I'm wondering if I am doing this the correct way - I am new to Python, and tried to figure this out as best I could, but now I've almost completed my project, part of it is painfully slow.
I have pulled down daily OHLC bars, filtered through them to find the gappers, and then I have created a Class which goes over the minute data for those daily gappers, and returns important information which I use later for my backtests, e.g whether we've hit the 200 ema in the pre market.
Here's what my code looks like:
# get the dates for our gaps
import os.path
import glob
import numpy as np
from pathlib import Path
folder = "daily_bars_filtered/*.csv"
df_gapper_list = []
df_intraday_analysis = []
# loop through the daily gappers
for fname in glob.glob(folder)[:13]:
ticker = Path(fname).stem
df = pd.read_csv(fname)
df['ticker'] = ticker
df_gapper_list.append(df)
print(f'downloading {ticker}')
# get the intraday bars data for the entire dates
file_ = 'intraday_bars_gapped_new/{}.csv'.format(ticker)
df_minute_bars = pd.read_csv(file_)
# for the current stocks daily gappers, anaylise the data and return the data (fades, ohlc, market periods, etc)
for index, row in df.iterrows():
session_data = SESSION_DATA(
# pass in the minute data
df_minute_bars,
# pass in the daily data and ticker
row['open'],
row['high'],
row['low'],
row['close'],
row['date'],
ticker,
row['previous close'],
row['volume']).intraday_data
df_intraday_analysis.append(session_data)
final_df = pd.concat(df_intraday_analysis,ignore_index=True)
display(final_df)
print(f'length of final_df is {len(final_df)}')
final_df.to_csv('mikeys-spreadsheet2222.csv', index=False)
And here's what my class looks like:
import pandas as pd
from datetime import datetime, time
from IPython.display import display
import math
class SESSION_DATA:
def __init__(self, minute_data, open, high, low, close, date, ticker, previous_close, volume):
self.minute_data = minute_data
self.date = date
self.ticker = ticker
self.intraday_data = []
self.open = open
self.high = high
self.low = low
self.close = close
self.previous_close = previous_close
self.volume = volume
df = self.minute_data
df_current_day = df[(df['date'] == self.date)]
df_current_day['time'] = pd.to_datetime(df['time']).dt.time
self.after_hours_high = GET_TIME_PERIOD_DATA('after_hours', df_current_day).high
self.after_hours_runner = bigger_smaller(self.after_hours_high, self.previous_close)
self.pre_market_high = GET_TIME_PERIOD_DATA('pre_market', df_current_day).high
self.pre_market_high_time = GET_TIME_PERIOD_DATA('pre_market', df_current_day).high_time
self.new_gapper = new_gapper(self.after_hours_runner, self.early_pre_market_runner)

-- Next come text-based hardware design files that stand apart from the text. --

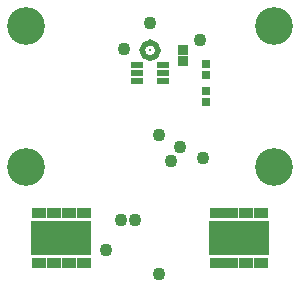
<source format=gts>
G04 Layer_Color=8388736*
%FSAX24Y24*%
%MOIN*%
G70*
G01*
G75*
%ADD26C,0.0198*%
%ADD27C,0.0198*%
%ADD28R,0.0395X0.0237*%
%ADD29R,0.1989X0.1174*%
%ADD30R,0.0478X0.0336*%
%ADD31R,0.0316X0.0297*%
%ADD32R,0.0332X0.0332*%
%ADD33C,0.0080*%
%ADD34C,0.1261*%
%ADD35C,0.0356*%
%ADD36C,0.0434*%
D26*
X018637Y021178D02*
G03*
X018371Y021444I-000266J000000D01*
G01*
D02*
G03*
X018106Y021178I000000J-000266D01*
G01*
X018371Y020913D02*
G03*
X018637Y021178I000000J000266D01*
G01*
X018106D02*
G03*
X018371Y020913I000266J000000D01*
G01*
D27*
X018637Y021178D02*
D03*
X018106D02*
D03*
X018371Y021444D02*
D03*
Y020913D02*
D03*
D28*
X017948Y020676D02*
D03*
Y020420D02*
D03*
Y020165D02*
D03*
X018794Y020676D02*
D03*
Y020420D02*
D03*
Y020165D02*
D03*
D29*
X015418Y014919D02*
D03*
X021324D02*
D03*
D30*
X016157Y015753D02*
D03*
X015665D02*
D03*
X015172D02*
D03*
X014680D02*
D03*
X016157Y014084D02*
D03*
X015665D02*
D03*
X015172D02*
D03*
X014680D02*
D03*
X020586Y014084D02*
D03*
X021078D02*
D03*
X021570D02*
D03*
X022062D02*
D03*
X020586Y015753D02*
D03*
X021078D02*
D03*
X021570D02*
D03*
X022062D02*
D03*
D31*
X020241Y019466D02*
D03*
Y019840D02*
D03*
Y020342D02*
D03*
Y020716D02*
D03*
D32*
X019454Y021202D02*
D03*
Y020840D02*
D03*
D33*
X018371Y021178D02*
D03*
D34*
X022505Y017281D02*
D03*
Y022005D02*
D03*
X014237D02*
D03*
Y017281D02*
D03*
D35*
X016206Y015312D02*
D03*
Y014919D02*
D03*
Y014525D02*
D03*
X015812Y015312D02*
D03*
Y014919D02*
D03*
Y014525D02*
D03*
X015418Y015312D02*
D03*
Y014919D02*
D03*
Y014525D02*
D03*
X015025Y015312D02*
D03*
Y014919D02*
D03*
Y014525D02*
D03*
X014631Y015312D02*
D03*
Y014919D02*
D03*
Y014525D02*
D03*
X020537Y014525D02*
D03*
Y014919D02*
D03*
Y015312D02*
D03*
X020930Y014525D02*
D03*
Y014919D02*
D03*
Y015312D02*
D03*
X021324Y014525D02*
D03*
Y014919D02*
D03*
Y015312D02*
D03*
X021718Y014525D02*
D03*
Y014919D02*
D03*
Y015312D02*
D03*
X022111Y014525D02*
D03*
Y014919D02*
D03*
Y015312D02*
D03*
D36*
X017879Y015509D02*
D03*
X017387D02*
D03*
X016895Y014525D02*
D03*
X020044Y021513D02*
D03*
X018371Y022104D02*
D03*
X017485Y021218D02*
D03*
X018667Y013737D02*
D03*
Y018363D02*
D03*
X019356Y017970D02*
D03*
X019060Y017478D02*
D03*
X020143Y017576D02*
D03*
M02*

</source>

self.spike = abs(self.high - self.open)
df_intraday_data = pd.DataFrame({
'date': self.date,
'ticker': self.ticker,
'open': self.open,
'high': self.high,
'low': self.low,
'close': self.close,
'prev close': self.previous_close,
'volume': self.volume,
'PM hi': self.pre_market_high,
'PM hi time': self.pre_market_high_time,
'PM 200 ema hit': HIT_200_EMA('pre_market', df_current_day).hit_200_ema,
'New gapper': self.new_gapper,
'Spike': self.spike,
'Pop over 10%': pop_over_10(self.spike),
}, index=[0])
self.intraday_data = df_intraday_data
Is there a better way of achieving what I am doing, maybe without the use of iterrows or using something like numpy?